EXERCISE —
Take the data below and filter it for lines containing the word "baseFrequency"; show each line found.

[Dataset entries]
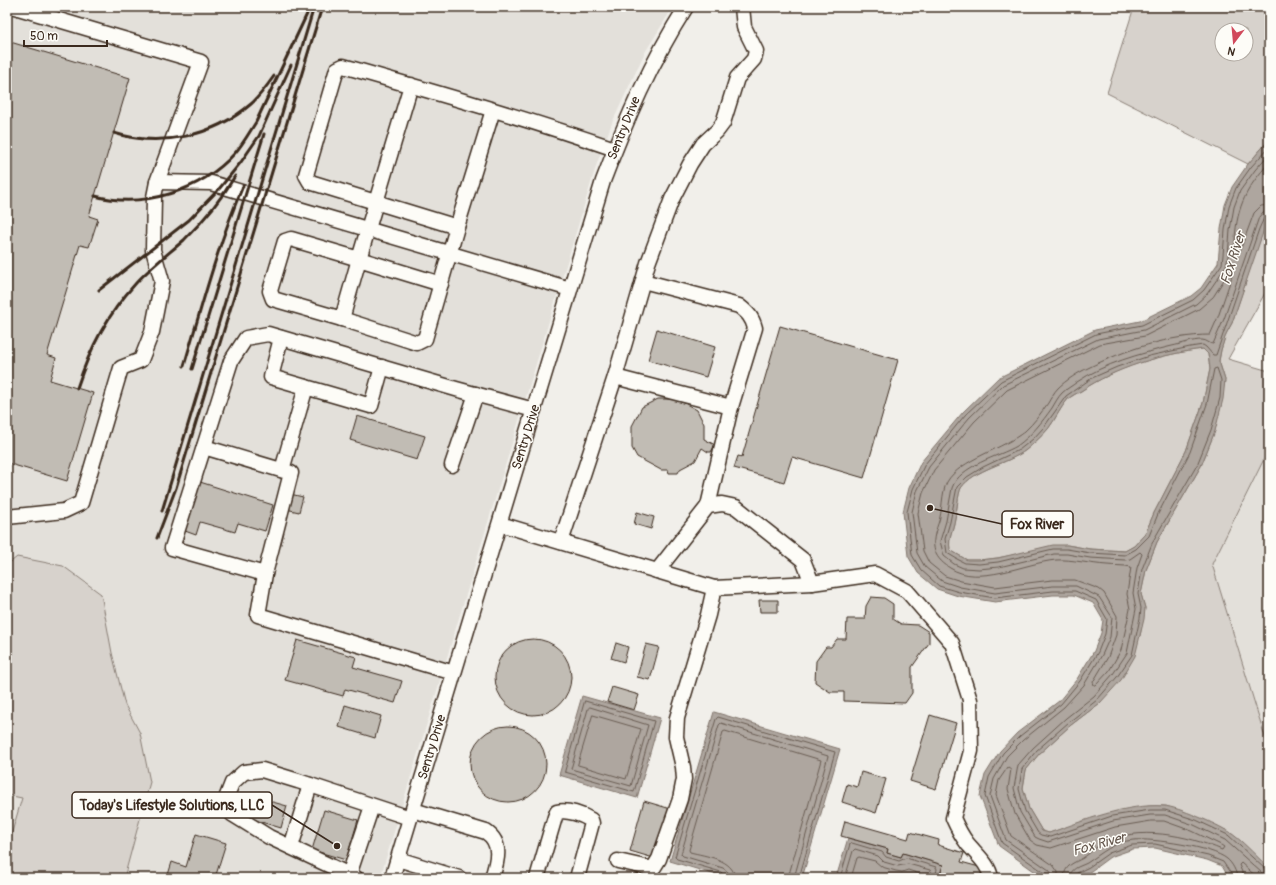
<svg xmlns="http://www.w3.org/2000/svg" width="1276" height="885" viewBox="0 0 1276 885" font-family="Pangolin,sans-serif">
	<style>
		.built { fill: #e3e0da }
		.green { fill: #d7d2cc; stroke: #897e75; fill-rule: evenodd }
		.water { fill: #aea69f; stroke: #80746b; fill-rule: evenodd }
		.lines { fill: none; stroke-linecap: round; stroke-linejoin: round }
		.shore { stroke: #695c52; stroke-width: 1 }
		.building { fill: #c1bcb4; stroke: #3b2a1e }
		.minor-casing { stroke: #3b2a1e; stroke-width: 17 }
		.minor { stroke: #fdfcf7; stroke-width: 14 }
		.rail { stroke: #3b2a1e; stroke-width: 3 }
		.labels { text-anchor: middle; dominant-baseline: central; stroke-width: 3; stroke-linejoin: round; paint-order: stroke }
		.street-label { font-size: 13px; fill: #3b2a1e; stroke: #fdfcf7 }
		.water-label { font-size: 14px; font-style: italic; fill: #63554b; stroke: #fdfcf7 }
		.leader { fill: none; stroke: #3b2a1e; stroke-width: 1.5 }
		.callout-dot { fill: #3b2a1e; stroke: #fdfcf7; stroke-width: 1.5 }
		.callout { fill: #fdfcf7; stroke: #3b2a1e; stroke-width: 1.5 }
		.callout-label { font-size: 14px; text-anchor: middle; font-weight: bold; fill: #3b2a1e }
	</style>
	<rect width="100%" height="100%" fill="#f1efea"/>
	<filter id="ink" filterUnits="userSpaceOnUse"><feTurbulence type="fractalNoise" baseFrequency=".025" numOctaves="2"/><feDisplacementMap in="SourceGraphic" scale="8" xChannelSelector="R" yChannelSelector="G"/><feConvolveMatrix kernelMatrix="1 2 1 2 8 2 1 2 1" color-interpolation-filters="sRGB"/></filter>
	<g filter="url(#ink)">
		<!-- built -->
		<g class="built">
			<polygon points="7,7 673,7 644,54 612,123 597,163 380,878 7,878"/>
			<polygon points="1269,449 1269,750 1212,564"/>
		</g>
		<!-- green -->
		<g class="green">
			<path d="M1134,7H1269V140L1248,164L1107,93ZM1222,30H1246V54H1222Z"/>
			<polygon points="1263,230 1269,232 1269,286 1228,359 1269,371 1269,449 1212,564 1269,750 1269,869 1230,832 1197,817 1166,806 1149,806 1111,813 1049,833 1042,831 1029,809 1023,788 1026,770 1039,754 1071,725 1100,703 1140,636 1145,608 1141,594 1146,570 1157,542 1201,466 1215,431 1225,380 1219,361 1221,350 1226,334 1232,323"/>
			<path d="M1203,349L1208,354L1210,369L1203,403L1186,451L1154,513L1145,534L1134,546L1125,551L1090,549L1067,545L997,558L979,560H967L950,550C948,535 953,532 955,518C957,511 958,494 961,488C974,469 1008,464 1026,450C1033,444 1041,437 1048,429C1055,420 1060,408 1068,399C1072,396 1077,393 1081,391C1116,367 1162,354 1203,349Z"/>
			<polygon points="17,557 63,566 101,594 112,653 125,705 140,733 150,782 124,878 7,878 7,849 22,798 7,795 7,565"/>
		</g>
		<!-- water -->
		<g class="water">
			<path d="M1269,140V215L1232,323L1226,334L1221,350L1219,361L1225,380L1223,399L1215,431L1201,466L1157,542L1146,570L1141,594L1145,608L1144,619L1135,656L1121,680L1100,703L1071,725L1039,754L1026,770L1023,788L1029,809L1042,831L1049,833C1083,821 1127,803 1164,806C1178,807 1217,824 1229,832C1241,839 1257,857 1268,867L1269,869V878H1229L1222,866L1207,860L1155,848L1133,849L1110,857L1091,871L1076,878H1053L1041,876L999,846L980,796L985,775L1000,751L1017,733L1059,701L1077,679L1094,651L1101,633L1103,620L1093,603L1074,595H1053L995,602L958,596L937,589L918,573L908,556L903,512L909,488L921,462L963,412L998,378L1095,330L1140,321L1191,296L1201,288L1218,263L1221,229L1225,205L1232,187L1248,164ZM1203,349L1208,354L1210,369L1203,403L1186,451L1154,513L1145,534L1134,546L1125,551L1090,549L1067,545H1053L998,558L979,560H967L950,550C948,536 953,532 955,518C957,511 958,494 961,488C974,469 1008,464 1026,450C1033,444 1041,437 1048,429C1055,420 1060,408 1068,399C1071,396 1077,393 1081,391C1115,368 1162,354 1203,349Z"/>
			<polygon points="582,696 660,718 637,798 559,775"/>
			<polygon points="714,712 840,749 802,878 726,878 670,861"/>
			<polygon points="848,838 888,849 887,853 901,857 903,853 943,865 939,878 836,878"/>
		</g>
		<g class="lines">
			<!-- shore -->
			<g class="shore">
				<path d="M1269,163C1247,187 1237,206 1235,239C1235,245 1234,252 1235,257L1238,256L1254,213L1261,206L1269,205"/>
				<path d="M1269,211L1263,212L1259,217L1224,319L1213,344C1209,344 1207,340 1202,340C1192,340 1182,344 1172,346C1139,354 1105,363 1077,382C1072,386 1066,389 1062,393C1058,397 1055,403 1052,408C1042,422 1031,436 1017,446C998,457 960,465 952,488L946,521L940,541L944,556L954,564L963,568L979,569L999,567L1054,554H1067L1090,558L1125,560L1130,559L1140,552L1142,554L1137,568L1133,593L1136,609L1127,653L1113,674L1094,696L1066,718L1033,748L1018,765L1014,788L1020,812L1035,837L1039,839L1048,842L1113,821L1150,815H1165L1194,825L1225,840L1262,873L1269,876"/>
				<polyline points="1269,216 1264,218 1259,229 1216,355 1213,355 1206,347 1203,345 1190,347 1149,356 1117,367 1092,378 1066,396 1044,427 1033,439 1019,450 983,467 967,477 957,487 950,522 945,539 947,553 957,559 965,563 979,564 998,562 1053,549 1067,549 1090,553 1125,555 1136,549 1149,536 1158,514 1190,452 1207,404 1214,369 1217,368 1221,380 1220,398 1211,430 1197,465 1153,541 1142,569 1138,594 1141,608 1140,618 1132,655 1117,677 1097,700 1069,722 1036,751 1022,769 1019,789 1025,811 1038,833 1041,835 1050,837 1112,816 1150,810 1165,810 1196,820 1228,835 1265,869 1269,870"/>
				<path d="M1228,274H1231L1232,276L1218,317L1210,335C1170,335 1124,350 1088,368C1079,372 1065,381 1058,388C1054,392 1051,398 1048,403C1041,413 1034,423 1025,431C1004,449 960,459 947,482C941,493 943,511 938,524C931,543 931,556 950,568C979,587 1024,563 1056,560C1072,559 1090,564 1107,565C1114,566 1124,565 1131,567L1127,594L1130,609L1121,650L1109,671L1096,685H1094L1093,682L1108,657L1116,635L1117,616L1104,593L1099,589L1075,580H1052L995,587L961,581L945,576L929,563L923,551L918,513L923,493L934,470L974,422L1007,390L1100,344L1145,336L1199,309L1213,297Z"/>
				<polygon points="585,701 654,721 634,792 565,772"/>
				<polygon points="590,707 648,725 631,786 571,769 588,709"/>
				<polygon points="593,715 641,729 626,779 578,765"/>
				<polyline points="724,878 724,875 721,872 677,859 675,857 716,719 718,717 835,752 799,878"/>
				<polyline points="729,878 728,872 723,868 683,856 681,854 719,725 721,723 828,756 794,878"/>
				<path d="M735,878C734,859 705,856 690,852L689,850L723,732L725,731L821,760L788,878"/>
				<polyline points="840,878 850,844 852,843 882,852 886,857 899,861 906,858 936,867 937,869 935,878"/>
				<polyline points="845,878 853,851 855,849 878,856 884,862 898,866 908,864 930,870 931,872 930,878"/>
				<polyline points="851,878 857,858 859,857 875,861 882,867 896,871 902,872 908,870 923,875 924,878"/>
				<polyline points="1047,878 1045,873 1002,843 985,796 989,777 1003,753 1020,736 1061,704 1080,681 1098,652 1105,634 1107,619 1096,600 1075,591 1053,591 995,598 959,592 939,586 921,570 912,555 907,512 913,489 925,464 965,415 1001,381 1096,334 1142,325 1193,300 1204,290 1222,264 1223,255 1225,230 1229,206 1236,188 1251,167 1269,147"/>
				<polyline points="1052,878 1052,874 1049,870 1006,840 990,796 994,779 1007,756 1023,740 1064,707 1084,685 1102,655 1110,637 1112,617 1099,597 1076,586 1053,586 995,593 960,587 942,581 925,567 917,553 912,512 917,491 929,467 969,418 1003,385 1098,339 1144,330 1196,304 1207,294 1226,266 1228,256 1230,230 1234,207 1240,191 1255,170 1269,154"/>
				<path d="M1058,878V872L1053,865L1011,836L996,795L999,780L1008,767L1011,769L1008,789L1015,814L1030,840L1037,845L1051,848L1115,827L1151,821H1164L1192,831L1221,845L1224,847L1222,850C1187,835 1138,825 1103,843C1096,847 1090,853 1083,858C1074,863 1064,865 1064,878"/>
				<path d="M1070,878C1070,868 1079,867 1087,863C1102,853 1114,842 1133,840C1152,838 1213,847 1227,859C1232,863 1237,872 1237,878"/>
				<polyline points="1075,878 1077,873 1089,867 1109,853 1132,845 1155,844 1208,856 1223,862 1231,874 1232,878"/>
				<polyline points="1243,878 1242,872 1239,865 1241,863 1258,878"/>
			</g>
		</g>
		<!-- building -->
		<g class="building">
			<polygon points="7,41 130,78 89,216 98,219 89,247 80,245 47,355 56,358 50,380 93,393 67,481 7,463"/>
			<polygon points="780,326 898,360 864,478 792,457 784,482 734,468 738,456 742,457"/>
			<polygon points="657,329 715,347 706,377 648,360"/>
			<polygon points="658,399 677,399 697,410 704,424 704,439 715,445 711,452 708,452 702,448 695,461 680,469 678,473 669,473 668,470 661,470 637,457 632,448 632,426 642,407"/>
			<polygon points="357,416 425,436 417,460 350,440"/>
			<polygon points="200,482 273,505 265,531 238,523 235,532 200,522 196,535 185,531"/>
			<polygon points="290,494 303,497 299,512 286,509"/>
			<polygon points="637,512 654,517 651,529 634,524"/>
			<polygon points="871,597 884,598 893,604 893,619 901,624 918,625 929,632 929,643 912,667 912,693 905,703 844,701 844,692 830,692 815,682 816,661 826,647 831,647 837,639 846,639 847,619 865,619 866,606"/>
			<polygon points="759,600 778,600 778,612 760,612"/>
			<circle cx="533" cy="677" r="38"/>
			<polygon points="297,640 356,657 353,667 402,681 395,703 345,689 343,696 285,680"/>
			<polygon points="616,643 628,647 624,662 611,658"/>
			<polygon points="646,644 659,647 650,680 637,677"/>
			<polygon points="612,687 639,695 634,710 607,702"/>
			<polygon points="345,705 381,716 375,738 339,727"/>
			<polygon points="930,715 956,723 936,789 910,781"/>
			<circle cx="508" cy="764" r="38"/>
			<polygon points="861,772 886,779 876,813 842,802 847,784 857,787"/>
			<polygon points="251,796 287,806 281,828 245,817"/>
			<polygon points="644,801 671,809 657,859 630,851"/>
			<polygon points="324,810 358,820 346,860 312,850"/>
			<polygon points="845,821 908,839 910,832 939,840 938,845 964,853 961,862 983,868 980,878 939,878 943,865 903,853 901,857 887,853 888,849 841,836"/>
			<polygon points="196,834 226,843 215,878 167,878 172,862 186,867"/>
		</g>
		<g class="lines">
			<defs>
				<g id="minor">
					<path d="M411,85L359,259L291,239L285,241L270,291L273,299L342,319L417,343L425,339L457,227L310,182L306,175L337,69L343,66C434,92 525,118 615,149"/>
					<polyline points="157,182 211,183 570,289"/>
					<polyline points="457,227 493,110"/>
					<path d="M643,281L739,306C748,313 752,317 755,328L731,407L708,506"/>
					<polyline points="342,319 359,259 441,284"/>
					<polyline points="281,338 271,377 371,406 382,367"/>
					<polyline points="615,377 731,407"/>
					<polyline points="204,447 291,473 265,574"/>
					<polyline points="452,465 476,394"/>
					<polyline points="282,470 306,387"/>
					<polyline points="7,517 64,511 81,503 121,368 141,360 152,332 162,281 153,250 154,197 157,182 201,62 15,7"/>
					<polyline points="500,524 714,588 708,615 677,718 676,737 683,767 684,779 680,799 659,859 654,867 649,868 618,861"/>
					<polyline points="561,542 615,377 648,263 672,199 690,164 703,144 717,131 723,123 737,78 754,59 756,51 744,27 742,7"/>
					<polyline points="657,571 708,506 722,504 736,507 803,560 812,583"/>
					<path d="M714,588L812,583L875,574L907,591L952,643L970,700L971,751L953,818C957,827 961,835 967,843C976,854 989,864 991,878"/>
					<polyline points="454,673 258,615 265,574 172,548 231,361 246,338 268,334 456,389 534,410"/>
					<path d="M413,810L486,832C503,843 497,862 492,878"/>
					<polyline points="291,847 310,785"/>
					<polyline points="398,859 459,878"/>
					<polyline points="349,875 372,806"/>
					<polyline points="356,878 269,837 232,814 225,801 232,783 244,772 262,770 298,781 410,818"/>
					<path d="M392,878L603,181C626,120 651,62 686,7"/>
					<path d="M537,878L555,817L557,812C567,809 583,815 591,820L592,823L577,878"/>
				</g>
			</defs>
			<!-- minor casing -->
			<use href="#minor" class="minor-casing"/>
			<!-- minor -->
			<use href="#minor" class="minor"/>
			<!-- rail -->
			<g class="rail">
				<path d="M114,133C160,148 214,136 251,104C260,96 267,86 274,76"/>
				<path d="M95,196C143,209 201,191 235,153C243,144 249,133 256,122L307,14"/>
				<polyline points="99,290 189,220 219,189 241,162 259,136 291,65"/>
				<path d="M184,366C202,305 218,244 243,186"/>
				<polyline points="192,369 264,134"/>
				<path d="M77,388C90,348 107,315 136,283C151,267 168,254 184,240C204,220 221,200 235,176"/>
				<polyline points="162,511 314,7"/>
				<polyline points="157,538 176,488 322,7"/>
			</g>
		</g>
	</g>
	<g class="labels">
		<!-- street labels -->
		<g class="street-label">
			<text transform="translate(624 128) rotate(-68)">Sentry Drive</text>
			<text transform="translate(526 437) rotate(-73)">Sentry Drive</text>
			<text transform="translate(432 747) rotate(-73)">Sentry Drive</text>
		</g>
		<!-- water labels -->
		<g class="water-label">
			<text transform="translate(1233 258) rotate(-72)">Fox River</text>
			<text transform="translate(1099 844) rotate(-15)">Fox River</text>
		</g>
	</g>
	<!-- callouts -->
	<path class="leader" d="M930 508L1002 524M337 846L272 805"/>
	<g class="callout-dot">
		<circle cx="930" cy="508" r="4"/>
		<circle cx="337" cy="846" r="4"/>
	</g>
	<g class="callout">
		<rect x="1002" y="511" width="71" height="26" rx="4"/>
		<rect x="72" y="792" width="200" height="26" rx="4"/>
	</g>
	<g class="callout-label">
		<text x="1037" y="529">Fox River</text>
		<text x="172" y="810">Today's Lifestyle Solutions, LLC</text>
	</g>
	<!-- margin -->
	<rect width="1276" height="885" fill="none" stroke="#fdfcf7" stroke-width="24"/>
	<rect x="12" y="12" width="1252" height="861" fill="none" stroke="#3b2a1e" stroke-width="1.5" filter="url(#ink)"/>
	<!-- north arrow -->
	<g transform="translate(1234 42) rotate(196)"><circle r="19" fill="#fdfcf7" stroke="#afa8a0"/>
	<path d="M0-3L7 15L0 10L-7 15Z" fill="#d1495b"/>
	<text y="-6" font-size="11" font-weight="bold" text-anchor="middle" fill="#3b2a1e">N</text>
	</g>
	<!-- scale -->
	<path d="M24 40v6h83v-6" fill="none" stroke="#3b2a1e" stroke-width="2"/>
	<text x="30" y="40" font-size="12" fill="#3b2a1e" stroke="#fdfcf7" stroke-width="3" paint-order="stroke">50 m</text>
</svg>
* * *
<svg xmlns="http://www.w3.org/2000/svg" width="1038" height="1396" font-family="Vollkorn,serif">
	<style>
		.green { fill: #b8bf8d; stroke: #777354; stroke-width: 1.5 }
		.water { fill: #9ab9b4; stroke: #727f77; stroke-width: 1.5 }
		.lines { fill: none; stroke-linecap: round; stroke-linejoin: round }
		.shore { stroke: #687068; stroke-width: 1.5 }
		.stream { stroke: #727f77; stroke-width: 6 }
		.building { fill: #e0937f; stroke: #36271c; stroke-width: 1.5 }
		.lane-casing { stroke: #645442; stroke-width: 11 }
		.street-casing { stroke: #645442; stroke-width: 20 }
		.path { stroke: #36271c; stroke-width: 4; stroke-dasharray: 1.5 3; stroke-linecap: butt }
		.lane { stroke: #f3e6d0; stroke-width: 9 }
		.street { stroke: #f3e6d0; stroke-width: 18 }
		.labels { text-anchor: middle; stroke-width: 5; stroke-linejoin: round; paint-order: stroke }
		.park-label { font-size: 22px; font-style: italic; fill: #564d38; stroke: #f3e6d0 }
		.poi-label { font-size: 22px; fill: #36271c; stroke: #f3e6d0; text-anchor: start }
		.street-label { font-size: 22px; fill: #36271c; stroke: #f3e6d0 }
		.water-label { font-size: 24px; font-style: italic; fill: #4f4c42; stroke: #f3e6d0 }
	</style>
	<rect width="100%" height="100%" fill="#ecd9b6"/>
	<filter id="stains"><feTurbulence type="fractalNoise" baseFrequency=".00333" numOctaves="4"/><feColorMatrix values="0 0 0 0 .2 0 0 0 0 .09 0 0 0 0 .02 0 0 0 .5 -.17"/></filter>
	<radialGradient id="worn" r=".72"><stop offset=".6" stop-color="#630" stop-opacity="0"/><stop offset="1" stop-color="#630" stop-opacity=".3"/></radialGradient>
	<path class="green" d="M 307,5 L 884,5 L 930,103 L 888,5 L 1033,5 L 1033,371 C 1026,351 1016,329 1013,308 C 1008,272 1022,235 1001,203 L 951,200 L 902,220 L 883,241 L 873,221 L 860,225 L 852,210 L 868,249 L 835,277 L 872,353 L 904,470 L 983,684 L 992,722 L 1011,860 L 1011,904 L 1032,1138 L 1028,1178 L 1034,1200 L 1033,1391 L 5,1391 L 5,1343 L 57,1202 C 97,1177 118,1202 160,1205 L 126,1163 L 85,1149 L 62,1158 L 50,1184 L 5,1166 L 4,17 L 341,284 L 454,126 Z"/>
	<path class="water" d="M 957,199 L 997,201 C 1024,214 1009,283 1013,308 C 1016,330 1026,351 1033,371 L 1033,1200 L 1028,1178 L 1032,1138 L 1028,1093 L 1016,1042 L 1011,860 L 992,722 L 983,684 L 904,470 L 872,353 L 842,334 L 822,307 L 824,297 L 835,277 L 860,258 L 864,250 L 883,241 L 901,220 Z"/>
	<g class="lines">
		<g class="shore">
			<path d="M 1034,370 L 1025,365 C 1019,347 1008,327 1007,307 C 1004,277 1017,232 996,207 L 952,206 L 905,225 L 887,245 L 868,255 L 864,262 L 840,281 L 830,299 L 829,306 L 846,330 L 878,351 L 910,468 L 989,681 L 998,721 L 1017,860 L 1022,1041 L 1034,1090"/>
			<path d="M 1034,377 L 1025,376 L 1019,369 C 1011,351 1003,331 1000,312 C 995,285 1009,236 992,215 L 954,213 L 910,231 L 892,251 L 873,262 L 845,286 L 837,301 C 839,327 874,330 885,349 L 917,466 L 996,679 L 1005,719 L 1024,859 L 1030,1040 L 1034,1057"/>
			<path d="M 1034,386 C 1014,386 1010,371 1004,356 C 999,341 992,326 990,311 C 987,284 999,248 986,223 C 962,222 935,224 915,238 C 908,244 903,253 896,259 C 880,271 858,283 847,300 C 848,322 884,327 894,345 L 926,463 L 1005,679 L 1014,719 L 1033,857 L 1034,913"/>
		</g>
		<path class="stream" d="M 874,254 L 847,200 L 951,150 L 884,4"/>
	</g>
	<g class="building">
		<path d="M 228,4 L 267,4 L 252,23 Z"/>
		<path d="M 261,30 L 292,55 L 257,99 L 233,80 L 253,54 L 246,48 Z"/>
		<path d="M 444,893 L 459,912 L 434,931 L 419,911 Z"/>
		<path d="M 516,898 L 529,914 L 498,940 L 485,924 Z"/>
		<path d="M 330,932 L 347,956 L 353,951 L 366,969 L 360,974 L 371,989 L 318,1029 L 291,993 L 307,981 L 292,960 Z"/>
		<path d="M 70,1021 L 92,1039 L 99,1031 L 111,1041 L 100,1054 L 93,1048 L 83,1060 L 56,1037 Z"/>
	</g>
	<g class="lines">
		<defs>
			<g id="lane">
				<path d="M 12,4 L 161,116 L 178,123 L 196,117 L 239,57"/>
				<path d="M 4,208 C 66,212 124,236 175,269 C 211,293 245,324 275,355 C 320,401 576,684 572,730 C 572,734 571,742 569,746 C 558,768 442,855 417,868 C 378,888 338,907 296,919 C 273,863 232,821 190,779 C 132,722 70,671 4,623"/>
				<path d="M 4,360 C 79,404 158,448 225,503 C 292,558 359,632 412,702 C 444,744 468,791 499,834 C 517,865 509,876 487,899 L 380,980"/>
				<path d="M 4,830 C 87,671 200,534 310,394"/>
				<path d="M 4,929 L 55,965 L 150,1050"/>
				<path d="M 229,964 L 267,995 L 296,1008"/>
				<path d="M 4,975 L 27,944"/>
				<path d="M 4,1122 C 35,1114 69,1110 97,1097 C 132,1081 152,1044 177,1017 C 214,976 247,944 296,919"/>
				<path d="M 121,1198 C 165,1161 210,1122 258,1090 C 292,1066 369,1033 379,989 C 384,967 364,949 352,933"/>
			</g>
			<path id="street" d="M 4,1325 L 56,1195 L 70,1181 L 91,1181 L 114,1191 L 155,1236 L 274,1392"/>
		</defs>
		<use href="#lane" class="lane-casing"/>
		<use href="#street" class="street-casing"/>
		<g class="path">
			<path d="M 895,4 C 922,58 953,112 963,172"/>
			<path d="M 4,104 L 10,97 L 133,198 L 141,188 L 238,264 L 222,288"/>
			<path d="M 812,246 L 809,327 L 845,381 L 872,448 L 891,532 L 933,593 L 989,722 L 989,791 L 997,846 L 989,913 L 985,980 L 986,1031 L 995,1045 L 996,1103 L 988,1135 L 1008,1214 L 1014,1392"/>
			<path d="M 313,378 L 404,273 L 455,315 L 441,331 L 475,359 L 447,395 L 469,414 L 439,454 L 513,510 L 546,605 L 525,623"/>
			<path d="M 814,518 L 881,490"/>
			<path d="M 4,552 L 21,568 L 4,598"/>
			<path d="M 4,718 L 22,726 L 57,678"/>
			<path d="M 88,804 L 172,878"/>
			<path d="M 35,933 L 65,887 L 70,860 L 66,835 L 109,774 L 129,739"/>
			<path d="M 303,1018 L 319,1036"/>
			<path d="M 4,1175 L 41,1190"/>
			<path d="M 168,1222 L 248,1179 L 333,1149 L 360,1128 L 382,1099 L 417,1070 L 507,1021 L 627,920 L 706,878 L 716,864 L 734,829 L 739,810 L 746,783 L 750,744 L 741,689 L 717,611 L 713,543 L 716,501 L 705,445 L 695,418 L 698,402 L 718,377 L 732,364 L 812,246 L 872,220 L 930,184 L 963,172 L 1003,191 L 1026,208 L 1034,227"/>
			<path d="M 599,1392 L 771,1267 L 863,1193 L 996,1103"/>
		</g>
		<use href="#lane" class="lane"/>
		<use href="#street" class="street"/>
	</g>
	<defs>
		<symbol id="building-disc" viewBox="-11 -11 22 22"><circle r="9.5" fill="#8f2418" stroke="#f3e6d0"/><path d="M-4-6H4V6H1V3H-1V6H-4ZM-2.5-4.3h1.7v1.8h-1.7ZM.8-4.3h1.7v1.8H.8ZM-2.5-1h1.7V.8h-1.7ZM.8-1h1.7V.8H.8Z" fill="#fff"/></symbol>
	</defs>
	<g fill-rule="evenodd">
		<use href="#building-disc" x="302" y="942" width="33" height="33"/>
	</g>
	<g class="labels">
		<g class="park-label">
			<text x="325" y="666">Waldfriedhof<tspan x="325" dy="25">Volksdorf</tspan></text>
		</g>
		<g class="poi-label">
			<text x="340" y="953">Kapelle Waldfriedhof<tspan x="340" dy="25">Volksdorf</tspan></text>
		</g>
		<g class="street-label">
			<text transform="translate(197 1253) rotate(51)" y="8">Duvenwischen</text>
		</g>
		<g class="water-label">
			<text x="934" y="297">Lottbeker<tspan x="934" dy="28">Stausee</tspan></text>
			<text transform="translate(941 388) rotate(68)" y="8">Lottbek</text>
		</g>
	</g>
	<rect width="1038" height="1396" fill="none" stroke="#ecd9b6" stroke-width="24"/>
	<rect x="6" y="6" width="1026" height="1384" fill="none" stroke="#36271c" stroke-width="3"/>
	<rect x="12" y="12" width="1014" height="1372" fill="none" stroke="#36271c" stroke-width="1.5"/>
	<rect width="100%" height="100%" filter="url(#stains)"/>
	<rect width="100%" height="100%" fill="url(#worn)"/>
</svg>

SOLVED PROBLEM —
	<filter id="ink" filterUnits="userSpaceOnUse"><feTurbulence type="fractalNoise" baseFrequency=".025" numOctaves="2"/><feDisplacementMap in="SourceGraphic" scale="8" xChannelSelector="R" yChannelSelector="G"/><feConvolveMatrix kernelMatrix="1 2 1 2 8 2 1 2 1" color-interpolation-filters="sRGB"/></filter>
	<filter id="stains"><feTurbulence type="fractalNoise" baseFrequency=".00333" numOctaves="4"/><feColorMatrix values="0 0 0 0 .2 0 0 0 0 .09 0 0 0 0 .02 0 0 0 .5 -.17"/></filter>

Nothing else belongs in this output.